Permutation Scanning Mamba

Updated 30 November 2025

Permutation Scanning Mamba is a technique that serializes multidimensional data into a 1D sequence using permutation operators, enabling efficient long-range dependency capture.
It applies selective structured state space models (SSMs) with dynamic permutation orders—such as Hilbert and DA-HMG—to enhance performance in super-resolution, MRI reconstruction, and other domains.
The approach reduces computational complexity from quadratic to linear scaling, achieving notable speedups and resource savings while preserving spatial locality and global context.
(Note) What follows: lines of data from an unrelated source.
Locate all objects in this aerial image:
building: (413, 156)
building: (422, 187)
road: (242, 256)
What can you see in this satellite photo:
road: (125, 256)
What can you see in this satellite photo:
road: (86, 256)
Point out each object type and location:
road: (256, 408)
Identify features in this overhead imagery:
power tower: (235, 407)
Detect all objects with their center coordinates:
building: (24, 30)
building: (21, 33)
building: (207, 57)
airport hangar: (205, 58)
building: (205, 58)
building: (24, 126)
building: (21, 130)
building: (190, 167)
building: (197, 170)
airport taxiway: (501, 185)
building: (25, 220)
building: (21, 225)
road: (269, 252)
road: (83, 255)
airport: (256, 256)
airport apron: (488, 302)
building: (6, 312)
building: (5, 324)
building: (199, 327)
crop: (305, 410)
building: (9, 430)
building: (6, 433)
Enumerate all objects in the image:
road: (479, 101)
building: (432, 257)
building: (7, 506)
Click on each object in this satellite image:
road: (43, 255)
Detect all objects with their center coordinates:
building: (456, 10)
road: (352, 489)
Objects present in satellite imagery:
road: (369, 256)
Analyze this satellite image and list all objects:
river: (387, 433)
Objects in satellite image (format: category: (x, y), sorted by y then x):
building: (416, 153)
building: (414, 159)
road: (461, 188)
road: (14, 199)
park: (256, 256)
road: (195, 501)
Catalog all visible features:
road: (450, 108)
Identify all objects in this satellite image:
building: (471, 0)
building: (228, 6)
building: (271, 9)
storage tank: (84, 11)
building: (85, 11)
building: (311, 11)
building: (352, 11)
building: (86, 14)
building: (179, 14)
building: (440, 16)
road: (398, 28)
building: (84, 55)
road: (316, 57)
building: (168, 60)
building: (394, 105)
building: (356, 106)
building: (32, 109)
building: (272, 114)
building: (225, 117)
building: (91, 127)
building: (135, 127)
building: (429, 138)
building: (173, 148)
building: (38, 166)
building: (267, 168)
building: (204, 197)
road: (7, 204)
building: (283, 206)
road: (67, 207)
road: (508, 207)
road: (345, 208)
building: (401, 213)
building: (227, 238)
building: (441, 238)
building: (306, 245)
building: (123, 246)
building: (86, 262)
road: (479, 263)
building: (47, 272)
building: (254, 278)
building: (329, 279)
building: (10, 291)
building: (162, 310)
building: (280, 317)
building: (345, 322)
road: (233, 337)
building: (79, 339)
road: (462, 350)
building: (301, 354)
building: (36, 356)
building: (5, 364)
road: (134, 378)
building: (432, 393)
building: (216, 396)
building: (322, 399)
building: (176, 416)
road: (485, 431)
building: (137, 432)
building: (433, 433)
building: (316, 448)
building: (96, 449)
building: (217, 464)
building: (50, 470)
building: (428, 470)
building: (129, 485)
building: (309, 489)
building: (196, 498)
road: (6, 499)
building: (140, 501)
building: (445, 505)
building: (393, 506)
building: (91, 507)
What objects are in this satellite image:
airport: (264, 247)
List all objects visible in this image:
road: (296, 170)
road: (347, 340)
Permutation scanning Mamba refers to a broad family of techniques for serializing multidimensional (primarily image or tensor) data into 1D sequences via permutation operators, subsequently applying selective structured state space models (SSMs) such as Mamba in the permuted order. This paradigm enables efficient, flexible, and expressive context modeling with linear computational complexity, while capturing richer long-range dependencies than fixed raster or multi-direction scans. Permutation scanning underpins a wide range of recent visual Mamba architectures, providing critical efficiency and representational improvements in tasks including super-resolution, low-light enhancement, segmentation, MRI reconstruction, and high-dimensional data modeling.

1. Formal Definitions and Core Mechanisms

Let $X \in \mathbb{R}^{C \times H \times W}$ represent an image tensor (or $X \in \mathbb{R}^{C \times H \times W \times \dots}$ for higher dimensions). Permutation scanning is the process by which $X$ is serialized into a 1D sequence $x \in \mathbb{R}^{L \times D}$ (where $L = H \cdot W$ and $D = C$ or a feature dimension) via a permutation operator $\pi:\{1, \dots, L\} \to \{1, \dots, L\}$ . The SSM block then applies its recurrence relations in the order prescribed by $\pi$ : $h_t = A h_{t-1} + B_{\pi(t)} x_{\pi(t)} \ y_t = C_{\pi(t)} h_t$ where $A$ is the (possibly input-adaptive) recurrent matrix, $B_{\pi(t)}$ and $C_{\pi(t)}$ are input-conditioned dynamic projections, and $h_t$ is the hidden state.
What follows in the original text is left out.